Once in Vancouver and at the hospital we made our way to the neuro icu area, called to go see her and they told us to come back. I don’t know why i was mad about it however i was. I wanted to see her, i wanted to be close and as much as i wanted to get in they were not going to let me so reluctantly i turned and walked back down the hall towards towards the waiting room. My sister Patti and niece Jessica were on route so we went down to the lobby cafeteria to wait for them. We waited the allotted time and headed back up to the floor to see if we could see suzi. Unfortunately we still had to wait a bit more. While sitting in the little waiting room on the floor my sisters kids, ex husband and current wife arrived. We moved ourselves to the big cafeteria on the floor
As stressful as it was the waiting, i have to admit it was nice that we could all be there. it was nice that even though Suzi and the kids dad had been apart for so long that he came to support the kids and make sure suzi was ok. what was more amazing to me was that his wife joined. She was genuinely concerned for my sister and the well being of everyone. My sister not knowing it in this moment was truly blessed.
The next four days consisted of sitting with suzi though no one really knows if she knew we were there or not. I would sing to her. I sang everything under the sun however the song she seemed to show signs of anything was always remember me this way by lady gaga. My husband filmed me singing to her. at first i was so mad, it was so private and he recorded it, however, when he let me watch it i totally appreciated it. it was love, maybe that is why it was a love song ..
it was tough, she got a fever, she crashed, they had to up meds for seizures, fluid was building in her brain, her blood pressure was high, it felt like she was fighting a loosing battle. no surgery because they felt she wasn’t going to survive so no point. however four days in she decided to prove them wrong. i was sitting singing probably being annoying and her blood pressure was going high and her heart rate. i started to panic the nurse told me it was ok, so i kept going and then her eyes fluttered.. oh my god talk about excitement i started to yell at the nurse is that normal what is happening is she waking up?? is she stroking out… what’s happening? So she calmly came over and said Susan open your eyes. She did.. then closed them. She again said Susan open your eyes your sister is her….She did, the nurse says can you see your sister, she moved her eyes to find me and she did…oh my heart..then she tried to mouth hey baby girl. i have never wanted to cry with joy so much. I couldn’t believe it.. here i was waiting to my sisters time to run out and her she was looking at me, trying to say hi. what an incredible human.
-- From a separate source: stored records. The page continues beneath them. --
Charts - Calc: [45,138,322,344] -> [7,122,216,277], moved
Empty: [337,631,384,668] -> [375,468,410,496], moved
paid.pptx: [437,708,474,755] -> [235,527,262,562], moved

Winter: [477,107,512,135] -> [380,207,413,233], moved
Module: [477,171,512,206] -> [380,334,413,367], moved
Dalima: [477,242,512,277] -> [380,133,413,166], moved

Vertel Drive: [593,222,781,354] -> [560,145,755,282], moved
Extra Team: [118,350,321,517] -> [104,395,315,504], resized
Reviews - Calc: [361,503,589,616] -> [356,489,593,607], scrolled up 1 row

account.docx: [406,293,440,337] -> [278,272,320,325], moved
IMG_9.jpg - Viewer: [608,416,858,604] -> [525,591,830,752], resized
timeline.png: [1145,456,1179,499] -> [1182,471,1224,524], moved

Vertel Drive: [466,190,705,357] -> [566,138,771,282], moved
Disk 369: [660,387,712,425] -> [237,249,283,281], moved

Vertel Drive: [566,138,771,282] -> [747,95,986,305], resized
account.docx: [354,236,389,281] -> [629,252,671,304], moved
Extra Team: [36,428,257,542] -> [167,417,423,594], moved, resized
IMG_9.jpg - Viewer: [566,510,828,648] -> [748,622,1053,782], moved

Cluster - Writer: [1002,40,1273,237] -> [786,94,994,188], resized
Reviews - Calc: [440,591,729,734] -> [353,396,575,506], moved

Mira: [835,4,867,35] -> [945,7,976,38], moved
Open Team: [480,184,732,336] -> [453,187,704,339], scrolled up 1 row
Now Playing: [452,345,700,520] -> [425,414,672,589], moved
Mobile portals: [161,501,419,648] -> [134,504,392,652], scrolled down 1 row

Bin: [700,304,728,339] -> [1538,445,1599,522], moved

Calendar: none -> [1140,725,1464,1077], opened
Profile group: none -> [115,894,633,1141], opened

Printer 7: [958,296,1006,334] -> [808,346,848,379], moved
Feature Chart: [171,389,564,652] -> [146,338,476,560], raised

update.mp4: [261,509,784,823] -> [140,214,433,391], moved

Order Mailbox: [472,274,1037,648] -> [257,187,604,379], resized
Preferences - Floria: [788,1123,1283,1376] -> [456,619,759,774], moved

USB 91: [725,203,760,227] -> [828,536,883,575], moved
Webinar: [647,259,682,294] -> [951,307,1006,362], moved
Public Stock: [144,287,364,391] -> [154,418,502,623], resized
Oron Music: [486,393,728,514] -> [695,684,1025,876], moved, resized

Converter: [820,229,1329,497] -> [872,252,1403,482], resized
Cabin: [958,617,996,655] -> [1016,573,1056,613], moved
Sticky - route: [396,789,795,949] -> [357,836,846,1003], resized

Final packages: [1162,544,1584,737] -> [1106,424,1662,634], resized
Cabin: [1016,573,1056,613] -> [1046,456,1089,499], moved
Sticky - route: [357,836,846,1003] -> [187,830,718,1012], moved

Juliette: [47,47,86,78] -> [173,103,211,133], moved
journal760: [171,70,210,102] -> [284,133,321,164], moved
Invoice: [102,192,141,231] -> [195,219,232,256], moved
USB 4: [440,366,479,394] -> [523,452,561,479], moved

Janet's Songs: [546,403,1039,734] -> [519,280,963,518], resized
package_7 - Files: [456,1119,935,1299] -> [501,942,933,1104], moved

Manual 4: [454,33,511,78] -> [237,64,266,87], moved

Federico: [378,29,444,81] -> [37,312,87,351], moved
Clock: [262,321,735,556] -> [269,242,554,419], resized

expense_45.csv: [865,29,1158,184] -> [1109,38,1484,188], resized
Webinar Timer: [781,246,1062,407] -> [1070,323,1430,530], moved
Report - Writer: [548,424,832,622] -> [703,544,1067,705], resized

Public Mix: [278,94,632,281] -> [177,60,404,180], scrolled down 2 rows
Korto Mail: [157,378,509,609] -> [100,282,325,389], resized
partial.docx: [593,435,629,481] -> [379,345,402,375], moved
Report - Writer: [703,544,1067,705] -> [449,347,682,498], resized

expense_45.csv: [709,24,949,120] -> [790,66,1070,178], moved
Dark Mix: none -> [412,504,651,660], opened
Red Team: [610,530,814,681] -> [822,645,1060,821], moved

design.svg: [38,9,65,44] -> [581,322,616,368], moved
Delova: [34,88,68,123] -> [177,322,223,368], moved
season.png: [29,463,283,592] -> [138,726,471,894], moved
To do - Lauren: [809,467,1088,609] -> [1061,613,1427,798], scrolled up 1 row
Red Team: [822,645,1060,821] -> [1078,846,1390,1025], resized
This changed the game plan. The surgeon told me that they would now do surgery to stop the bleed. i still am amazed that she bleed for so many days and was still fighting. though i shouldn’t be surprised she bleed for 4 days when she had her first aneurysm before she was 30 rupture. she was in and out of consciousness and still needed the life support. She went in for surgery the day before her 57 th birthday. i told her they were doing it so she could dance at her next one.
When the surgeon called me for consent to the surgery i panicked. I had already signed off on the DNR (do not resuscitate), what if something happened during surgery when she is showing signs of survival, i cried a lot while talking with him. He reassured me that he would do all he could for her survival. That he would call me and tell me how successful it was when he was done. This lovely surgeon had done another surgery on my sister, i believe it was her third aneurysm he put coils in. This was my sister fourth aneurysm and she still has one inside her head that hasn’t done much of anything but hang out for the last 10 years. That amazing little bean went through surgery and came out the other side beautifully. Id like to say that made everything better however, this is just a start of her journey and how amazing she is.